Protecting the Occasional and Promises of More Art to Come

The reference photo for this drawing was of MIKE PURPUS at some place I had never heard of, Waddell Creek. SORT OF interesting story- I was selling prints at the much-missed (possibly and particularly by me, since I could go surfing, pick up a few bucks on the way home) DISCO BAY OUTDOOR EXCHANGE. On one such visit, owner TYLER MEEKS said someone had been interested in the color version of the drawing, and (Tyler thought this was almost as amusing as the customer who complained about some wave hog that just might have been me while buying some of my stuff) asked him “Where is this place, SECRETO?”

ANOTHER perfect scan (above).

ANYWAY, with local ripper KEITH DARROCK on a slow trip down SURF ROUTE 101 and HIGHWAY 101 to San Francisco (without a board), checking out as much coast as possible.

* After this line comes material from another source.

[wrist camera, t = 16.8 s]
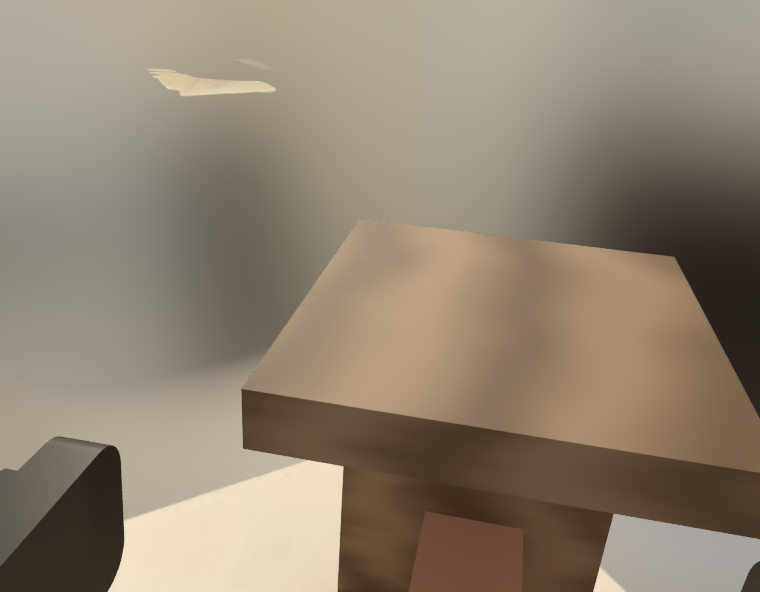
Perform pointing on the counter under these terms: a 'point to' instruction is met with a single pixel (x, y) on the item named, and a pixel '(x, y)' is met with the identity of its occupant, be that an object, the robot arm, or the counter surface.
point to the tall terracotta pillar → (467, 556)
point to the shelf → (506, 399)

THE PLAN is to meet up with the mighty QUINN, part time Port Townsend-ite, sometime San Francisco area (work is the explanation) guy, and, perhaps, surf a few waves.

I’ve gotten a few updates, a few images. I COULD SHARE the shots of empty waves that, according to Keith, “WE would definitely FROTH over.” I could, but, here’s what I’m thinking: With surfers loathe to share names and locations and tide/swell/wind info with others, focusing on someone’s SECRET SPOT has got to be, like, criminal.

BUT I enjoyed them. Thanks, Keith. Good luck. Let me know.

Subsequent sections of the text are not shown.